Recipe 2 Adding or Modifying Drill ‘Formats’

2.1 Problem

You have data in a somewhat different format than is handled by the default configuration of Drill’s default/built-in storage formats and want Drill to be able to work with it.

2.2 Solution

Create a Drill “format”.

2.3 Discussion

The most common situations for this need is that you either have a CSV-like delimited plain text in a “flat” file that uses different delimiters or comment markers or need to map a different extension to be recognized as a plain text, delimited “flat” file.

Drill’s dfs storage plugin (http://localhost:8047/storage/dfs) has a “formats” section below the “workspaces” section. You an customize a new plain text/flat file format there.

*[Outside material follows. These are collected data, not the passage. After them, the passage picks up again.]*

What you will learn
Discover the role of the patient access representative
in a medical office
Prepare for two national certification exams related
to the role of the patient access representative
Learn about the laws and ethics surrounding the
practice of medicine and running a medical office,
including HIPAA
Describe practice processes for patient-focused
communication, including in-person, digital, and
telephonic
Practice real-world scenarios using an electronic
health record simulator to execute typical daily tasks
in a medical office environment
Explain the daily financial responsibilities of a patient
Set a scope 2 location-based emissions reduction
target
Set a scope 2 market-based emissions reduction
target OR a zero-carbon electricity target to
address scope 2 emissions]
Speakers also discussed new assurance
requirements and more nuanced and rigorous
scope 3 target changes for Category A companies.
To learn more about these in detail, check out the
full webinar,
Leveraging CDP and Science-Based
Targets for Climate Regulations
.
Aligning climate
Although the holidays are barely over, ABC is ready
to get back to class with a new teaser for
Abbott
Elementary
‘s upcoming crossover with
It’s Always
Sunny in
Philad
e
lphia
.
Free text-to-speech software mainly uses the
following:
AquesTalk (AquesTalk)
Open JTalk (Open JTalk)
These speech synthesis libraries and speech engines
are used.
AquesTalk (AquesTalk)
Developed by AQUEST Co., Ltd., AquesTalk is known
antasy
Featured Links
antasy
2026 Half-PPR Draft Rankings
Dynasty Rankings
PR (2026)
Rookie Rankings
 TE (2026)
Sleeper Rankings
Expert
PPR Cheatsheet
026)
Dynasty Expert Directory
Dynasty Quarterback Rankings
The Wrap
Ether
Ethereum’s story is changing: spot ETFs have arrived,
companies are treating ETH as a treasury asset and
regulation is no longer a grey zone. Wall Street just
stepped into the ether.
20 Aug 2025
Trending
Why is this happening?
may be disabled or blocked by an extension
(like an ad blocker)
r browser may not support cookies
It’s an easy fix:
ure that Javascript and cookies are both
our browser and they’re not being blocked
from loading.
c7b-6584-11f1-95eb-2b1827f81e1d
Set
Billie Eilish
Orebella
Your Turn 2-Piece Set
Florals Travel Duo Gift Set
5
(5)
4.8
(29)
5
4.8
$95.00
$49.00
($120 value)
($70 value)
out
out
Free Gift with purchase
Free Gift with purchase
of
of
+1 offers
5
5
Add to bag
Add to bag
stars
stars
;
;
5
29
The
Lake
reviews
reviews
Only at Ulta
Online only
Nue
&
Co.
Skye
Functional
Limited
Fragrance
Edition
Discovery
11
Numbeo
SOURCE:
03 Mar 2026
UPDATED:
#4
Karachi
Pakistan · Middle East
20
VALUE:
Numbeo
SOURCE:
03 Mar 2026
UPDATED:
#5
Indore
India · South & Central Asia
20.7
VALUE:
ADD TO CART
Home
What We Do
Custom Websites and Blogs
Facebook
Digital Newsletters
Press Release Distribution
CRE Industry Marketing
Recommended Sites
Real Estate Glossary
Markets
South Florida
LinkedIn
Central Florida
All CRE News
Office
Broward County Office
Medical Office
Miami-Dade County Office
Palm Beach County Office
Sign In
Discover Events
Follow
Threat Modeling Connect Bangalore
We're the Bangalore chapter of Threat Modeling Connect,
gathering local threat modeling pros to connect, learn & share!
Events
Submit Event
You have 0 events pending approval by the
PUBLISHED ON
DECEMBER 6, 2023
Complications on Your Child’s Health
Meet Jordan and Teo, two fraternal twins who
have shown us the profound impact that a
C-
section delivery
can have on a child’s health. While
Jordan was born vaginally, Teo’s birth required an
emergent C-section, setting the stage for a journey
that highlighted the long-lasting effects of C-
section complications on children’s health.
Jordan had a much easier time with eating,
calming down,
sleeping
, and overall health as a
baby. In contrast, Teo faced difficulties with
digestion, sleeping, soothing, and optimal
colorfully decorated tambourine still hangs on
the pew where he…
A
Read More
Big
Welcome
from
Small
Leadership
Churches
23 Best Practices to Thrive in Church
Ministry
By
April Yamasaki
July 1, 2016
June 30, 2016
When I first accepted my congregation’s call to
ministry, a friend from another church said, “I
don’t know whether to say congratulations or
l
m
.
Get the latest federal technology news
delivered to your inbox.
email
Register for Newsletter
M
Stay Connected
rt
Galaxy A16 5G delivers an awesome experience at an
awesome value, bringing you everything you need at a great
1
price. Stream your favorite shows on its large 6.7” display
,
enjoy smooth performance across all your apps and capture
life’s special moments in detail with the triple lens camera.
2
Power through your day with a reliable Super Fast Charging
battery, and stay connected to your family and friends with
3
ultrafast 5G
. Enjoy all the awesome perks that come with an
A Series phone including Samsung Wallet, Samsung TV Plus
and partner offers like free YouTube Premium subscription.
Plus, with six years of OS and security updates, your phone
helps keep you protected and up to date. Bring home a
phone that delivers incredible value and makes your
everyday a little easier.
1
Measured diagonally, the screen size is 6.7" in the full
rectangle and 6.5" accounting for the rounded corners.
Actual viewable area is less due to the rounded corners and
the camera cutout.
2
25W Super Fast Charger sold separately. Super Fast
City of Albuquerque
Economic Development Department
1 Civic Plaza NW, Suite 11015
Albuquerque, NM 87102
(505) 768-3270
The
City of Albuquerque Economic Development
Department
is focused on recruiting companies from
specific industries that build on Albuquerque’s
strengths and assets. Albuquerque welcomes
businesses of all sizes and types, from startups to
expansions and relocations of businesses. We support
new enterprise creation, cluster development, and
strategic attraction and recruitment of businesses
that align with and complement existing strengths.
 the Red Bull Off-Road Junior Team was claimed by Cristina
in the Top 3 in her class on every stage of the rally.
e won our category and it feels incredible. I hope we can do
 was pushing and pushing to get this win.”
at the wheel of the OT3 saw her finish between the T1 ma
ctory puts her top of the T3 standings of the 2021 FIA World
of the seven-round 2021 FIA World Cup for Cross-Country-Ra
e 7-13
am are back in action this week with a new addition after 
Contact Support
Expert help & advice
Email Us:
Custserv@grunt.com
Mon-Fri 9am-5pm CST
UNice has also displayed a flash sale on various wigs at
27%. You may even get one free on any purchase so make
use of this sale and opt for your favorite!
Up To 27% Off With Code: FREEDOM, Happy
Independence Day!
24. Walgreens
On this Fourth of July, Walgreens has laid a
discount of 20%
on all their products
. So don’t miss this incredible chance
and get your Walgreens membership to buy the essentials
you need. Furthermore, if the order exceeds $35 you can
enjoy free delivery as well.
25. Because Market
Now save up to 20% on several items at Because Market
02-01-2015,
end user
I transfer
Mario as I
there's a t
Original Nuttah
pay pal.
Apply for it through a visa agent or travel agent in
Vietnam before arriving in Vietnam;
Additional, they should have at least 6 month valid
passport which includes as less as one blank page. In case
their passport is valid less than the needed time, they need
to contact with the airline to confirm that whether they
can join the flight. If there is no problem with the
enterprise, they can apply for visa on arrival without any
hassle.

Say you have an evil flat file (esv?) with @ as a delimeter and ! as a comment character and no column names and also gives special data-meaning to “"” characters (so we can’t treat them as field quotes).

"esv": {
  "type": "text",
  "extensions": [
    "esv"                // to handle our custom file extension
  ],
  "quote": "\u0000",     // to handle " being data and never a field quote 
  "skipFirstLine": true, // to handle no column names
  "delimiter": "@",      // to handle the custom delimiter
  "comment": "!"         // to handle ! being a comment character
},

You can find the complete set of parameters in the Drill manual.